My husband and I legally tied the knot last year while we were in the US so we could get this process over with before we move to the US. To my knowledge (and I did research to find a way that we wouldn't have to get married before we could have a wedding), you cannot get a green card for your fiancé. A fiancé visa will allow a person who might otherwise not be granted entry to the US to enter the US to get married. It doesn't have anything to do with the green card itself. If your fiancé is allowed in the US on a simple visit visa, there is no need for a fiancé visa.

I hope that helps!


----------



## xchaos777 (Dec 15, 2010)

Fiancé visa also has to go through the US office.


----------



## Camden04 (Mar 1, 2013)

Definitely does, thank you! Their situation is almost the same except they've been married a lot, lot longer. I was just noting that AD stated in the correspondence they only process fiancé visas, not ones once you're already married. The time frame you've described sounds better than I thought, too.


----------



## Camden04 (Mar 1, 2013)

Everything I've heard and read says that the green card is issued upon landing in the US so please update if they give him the actual green card.


----------



## Remy74 (Oct 2, 2011)

*thanks*

Thanks a lot ! i have been searching for this info for the past 2 weeks and no help! just going in circles ! can you please tell me how you sent the money? 






pokietotes said:


> I am actually going through the green card process myself. I'm American and am working on getting my husband (from England) a green card while we live here in Dubai. Although the Abu Dhabi embassy _used_ to process the green card applications directly, they no longer do so. I think they stopped mid-to-late last year.
> 
> All of our paperwork has had to go through the USCIS Lockbox Facility in Chicago. BUT, the interview will be scheduled for here in Abu Dhabi. I hope this helps, I know what a headache it is and I know how long it took me to find the information on the AD Consulate website... I'll see if I can find it again.
> 
> ...


----------



## pokietotes (Mar 12, 2013)

Remy74 said:


> Thanks a lot ! i have been searching for this info for the past 2 weeks and no help! just going in circles ! can you please tell me how you sent the money?

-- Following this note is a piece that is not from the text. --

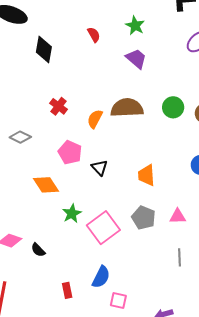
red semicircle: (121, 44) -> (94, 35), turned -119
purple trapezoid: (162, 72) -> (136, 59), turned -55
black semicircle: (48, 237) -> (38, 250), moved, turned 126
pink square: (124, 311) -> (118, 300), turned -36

The initial check was sent in the mail with the initial stack of paperwork. All subsequent payments have been made through electronic transfer using my American bank account numbers.


----------



## pokietotes (Mar 12, 2013)

Camden04 said:


> Everything I've heard and read says that the green card is issued upon landing in the US so please update if they give him the actual green card.


Sorry, I didn't see this!

If they have been married over 2 years, that's great! If you are married under 2 years, you have to check back in with the USCIS after 2 years of the person having a green card and adjust their status then.

I too have heard you don't get the green card until you land, but what I've gathered from my own research is that you don't officially "have" a green card until a US Customs Officer lets you enter the country on it. I will update this as the process moves along!


----------



## rahzaa (May 2, 2012)

pokietotes said:


> Sorry, I didn't see this!
> 
> If they have been married over 2 years, that's great! If you are married under 2 years, you have to check back in with the USCIS after 2 years of the person having a green card and adjust their status then.
> 
> I too have heard you don't get the green card until you land, but what I've gathered from my own research is that you don't officially "have" a green card until a US Customs Officer lets you enter the country on it. I will update this as the process moves along!


So a spouse to a US citizen can get a green card while both of them live outside USA?

wow...I thought it was necessary to live in US for some time to get a green card for the spouse. 

Can anyone please clarify? Thank you so much


----------



## Goin2Mea (Jul 12, 2014)

rahzaa said:


> I thought it was necessary to live in US for some time to get a green card for the spouse.


Rahzaa, the residency requirement kicks in after the non-citizen spouse enters the USA on a green card. They have to live in the states for at least 181 days per year, unless they leave the US with an "advance parole".


----------



## odai1717 (Nov 23, 2016)

I know its an old post but my question how did you pay the 420$ to the Chicago lock box


----------